En su viaje a ninguna parte, Mariano Rajoy sigue creyendo que aquellos que en las últimas elecciones le votaron depositaban en él su esperanza, cuando lo que la mayoría desovó en las urnas fue el principio de un desconcierto. El arpegio de una desesperación. Esta mala percepción de sí mismo le ha perdido hasta dejarlo ajeno al mundo. Algo así como un trasto que ha decidido callar. Un ser encumbrado como el más afásico de los inquilinos que antes ocuparon el batiscafo de Moncloa. Hay hombres que deciden no hablar por no tener que explicarse. Creen que el silencio deja una estela de honor tardío, aunque provenga de la nulidad.

Rajoy no siente la obligación de dar razones porque esto que ahora sucede dejó de interesarle en la misma madrugada de su debut, cuando aquel salto de la rana en el balcón de Génova tras el triunfo a la tercera. Él, con ganar, había cumplido... Entonces ya se dejó ver como un señor que no estaba.
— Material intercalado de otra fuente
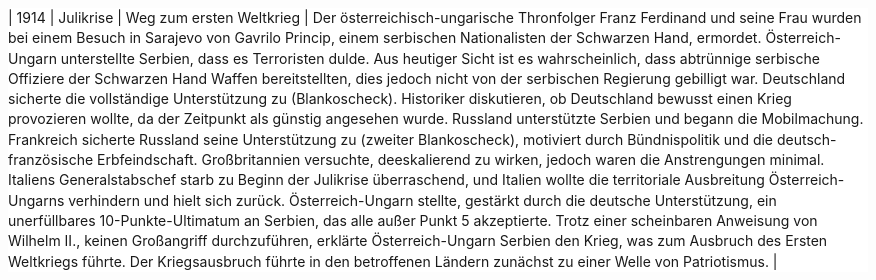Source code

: | 1914    | Julikrise                | Weg zum ersten Weltkrieg            | Der österreichisch-ungarische Thronfolger Franz Ferdinand und seine Frau wurden bei einem Besuch in Sarajevo von Gavrilo Princip, einem serbischen Nationalisten der Schwarzen Hand, ermordet. Österreich-Ungarn unterstellte Serbien, dass es Terroristen dulde. Aus heutiger Sicht ist es wahrscheinlich, dass abtrünnige serbische Offiziere der Schwarzen Hand Waffen bereitstellten, dies jedoch nicht von der serbischen Regierung gebilligt war. Deutschland sicherte die vollständige Unterstützung zu (Blankoscheck). Historiker diskutieren, ob Deutschland bewusst einen Krieg provozieren wollte, da der Zeitpunkt als günstig angesehen wurde. Russland unterstützte Serbien und begann die Mobilmachung. Frankreich sicherte Russland seine Unterstützung zu (zweiter Blankoscheck), motiviert durch Bündnispolitik und die deutsch-französische Erbfeindschaft. Großbritannien versuchte, deeskalierend zu wirken, jedoch waren die Anstrengungen minimal. Italiens Generalstabschef starb zu Beginn der Julikrise überraschend, und Italien wollte die territoriale Ausbreitung Österreich-Ungarns verhindern und hielt sich zurück. Österreich-Ungarn stellte, gestärkt durch die deutsche Unterstützung, ein unerfüllbares 10-Punkte-Ultimatum an Serbien, das alle außer Punkt 5 akzeptierte. Trotz einer scheinbaren Anweisung von Wilhelm II., keinen Großangriff durchzuführen, erklärte Österreich-Ungarn Serbien den Krieg, was zum Ausbruch des Ersten Weltkriegs führte. Der Kriegsausbruch führte in den betroffenen Ländern zunächst zu einer Welle von Patriotismus.                                                                                                                                                                                                                                                                                                                                                                                                                                                                                                                                                                                                                                                                                                                                                                                                                                                                                                                                                                                                                                                                                                                                                                                                                                                                                                                                                                                                                                                                                                                                                                                                                                                                                                                                                                                                                                                                                                                                                                                                                                                                                                                                                                                                                                                                                                                                                                                                                                                                                                                                                                                                                                                                                                                                                                                                                 |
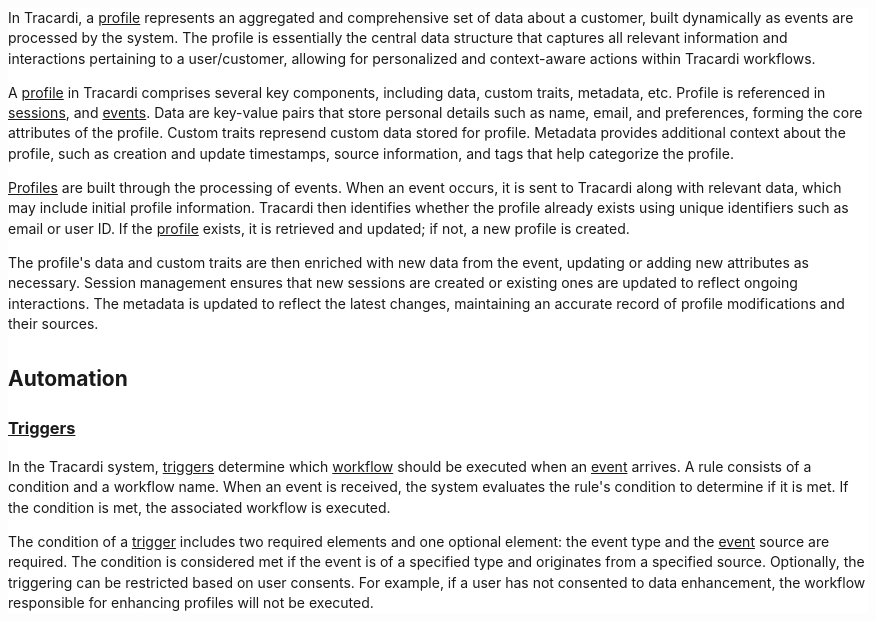 In Tracardi, a [profile](components/profile.md) represents an aggregated and comprehensive set of data about a customer,
built dynamically as
events are processed by the system. The profile is essentially the central data structure that captures all relevant
information and interactions pertaining to a user/customer, allowing for personalized and context-aware actions within
Tracardi workflows.

A [profile](components/profile.md) in Tracardi comprises several key components, including data, custom traits,
metadata, etc. Profile is
referenced in [sessions](components/session.md), and [events](components/event.md). Data are key-value pairs that store
personal details such as name, email, and
preferences, forming the core attributes of the profile. Custom traits represend custom data stored for profile.
Metadata provides additional context about the profile, such as creation and update timestamps, source information, and
tags that help categorize the profile.

[Profiles](components/profile.md) are built through the processing of events. When an event occurs, it is sent to
Tracardi along with relevant
data, which may include initial profile information. Tracardi then identifies whether the profile already exists using
unique identifiers such as email or user ID. If the [profile](components/profile.md) exists, it is retrieved and
updated; if not, a new profile
is created.

The profile's data and custom traits are then enriched with new data from the event, updating or adding new attributes
as necessary. Session management ensures that new sessions are created or existing ones are updated to reflect ongoing
interactions. The metadata is updated to reflect the latest changes, maintaining an accurate record of profile
modifications and their sources.

## Automation

### [Triggers](components/trigger.md)

In the Tracardi system, [triggers](components/trigger.md) determine which [workflow](components/workflow.md) should be
executed when an [event](components/event.md) arrives. A rule consists
of a condition and a workflow name. When an event is received, the system evaluates the rule's condition to determine if
it is met. If the condition is met, the associated workflow is executed.

The condition of a [trigger](components/trigger.md) includes two required elements and one optional element: the event type and the [event](components/event.md)
source are required. The condition is considered met if the event is of a specified type and originates from a specified
source. Optionally, the triggering can be restricted based on user consents. For example, if a user has not consented to
data enhancement, the workflow responsible for enhancing profiles will not be executed.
Un presidente del Gobierno que confunde su mudez impotente con la revalorización del cargo suele destilar un eco prematuro de antepasado. De difunto que aún respira. En Rajoy no hay líder, sino un burócrata a control remoto que se activa con dos palmadas alemanas. Un mal actor, a lo David Hasselhoff, que cuando le toca pilotar la nave resuelve su «vocación de servicio» (¡cursi!) con un lacónico: «Kid, conduce tú». Y así nos va.

Hasta ahora sabíamos que los presidentes suelen acabar sus días presidenciales agachapados en un búnker interior, pero no intuimos que se podía empezar en el oficio ya bunkerizado. Rajoy es un pionero. A este gallego presuntamente sereno le gana la impaciencia de los abúlicos, que es lo que sucede con aquellos que no creen en lo que hacen. Y de ahí viene mi sospecha: creo que se la sudamos muchísimo. Cada silencio suyo es una declaración de indiferencia. Está al resguardo de un vallado de ministros que sonrojan mayormente. Y así se va remachando este país como un acto fallido, como otra cosecha perdida de generaciones.

Mariano Rajoy es uno de esos fracasos que encierran algunos falsos triunfos muy intentados. No lo digo por nada en concreto, sino por todo en conjunto. A España la están llevando en andas al crematorio entre los inútiles, los corruptos, los codiciosos, el monarca y toda esa saga/fuga del mocasín a la que el presidente observa asustado con un lancero tras los visillos, como si no fuera con él. Eso no es gobernar, sino cobardear. Pues aún hay algo peor en un político que hacerse el mudo: fingirse, por miedo, sordo. Y ahora qué.